We will see that places like Parkes, Narromine, Narrabri, Moree and Toowoomba will all have great opportunities to attract new businesses to those areas. Primary producers, agricultural producers, grain producers and the miners who produce minerals and coal which come from inland New South Wales will have different opportunities to get to different ports. We will see, along with the iconic airport that was constructed by the Wagner family in Toowoomba, the possibility of linking the rail line into that airport, and air-freighting fresh produce into Asia on a daily basis will be a reality.
This project has been talked about for some time, and there have been a couple of false starts, quite frankly. But the reason it is going to succeed now is that we have real commitment from this government. Warren Truss was able to secure $300 million. That is being spent now. As you go out in western New South Wales, Victoria and Queensland, there are people out there—surveyors, environmentalists and community engagement officers—doing the preliminary work that this project will need to go.

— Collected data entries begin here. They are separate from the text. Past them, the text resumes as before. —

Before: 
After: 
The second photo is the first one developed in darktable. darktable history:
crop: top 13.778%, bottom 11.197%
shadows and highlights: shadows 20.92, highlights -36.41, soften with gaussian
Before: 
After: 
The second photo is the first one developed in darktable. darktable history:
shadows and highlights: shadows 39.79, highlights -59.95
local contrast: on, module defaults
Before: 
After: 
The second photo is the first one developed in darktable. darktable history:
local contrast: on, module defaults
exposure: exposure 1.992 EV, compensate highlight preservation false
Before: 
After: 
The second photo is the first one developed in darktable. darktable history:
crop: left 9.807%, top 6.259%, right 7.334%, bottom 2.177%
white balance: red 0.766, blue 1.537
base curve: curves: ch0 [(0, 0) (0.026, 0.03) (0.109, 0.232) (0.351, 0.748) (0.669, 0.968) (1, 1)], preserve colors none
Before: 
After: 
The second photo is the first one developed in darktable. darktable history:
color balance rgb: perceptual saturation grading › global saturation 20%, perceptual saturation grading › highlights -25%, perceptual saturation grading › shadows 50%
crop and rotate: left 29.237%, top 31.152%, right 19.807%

We have great support from the leadership of this country. It is just a matter now of finalising a plan for finance. It is going to cost approximately $10 billion.
It will be close to a 10-year proposal. But, if it is done in stages, we will see a benefit much sooner. For instance, grain producers in the Moree-North Star area would benefit immediately from an upgrade of that track back to Narrabri to hook into the Hunter Valley line and to the Port of Newcastle. Already, farmers in my electorate are seriously negotiating to purchase their own train and cut logistics costs by 50 per cent in delivering grain to port.
This is a game changer. This is the Snowy Mountains scheme of the 21st century and a visionary project that we have been waiting for for a long time. A milestone was reached last Friday with the implementation report being handed to the minister. It is now a matter of getting those reports finalised and getting on with the job.
Bruce Scott (Maranoa, Deputy-Speaker) Share this | Link to this | Hansard source
Order! It being 9.30 pm, the debate is interrupted.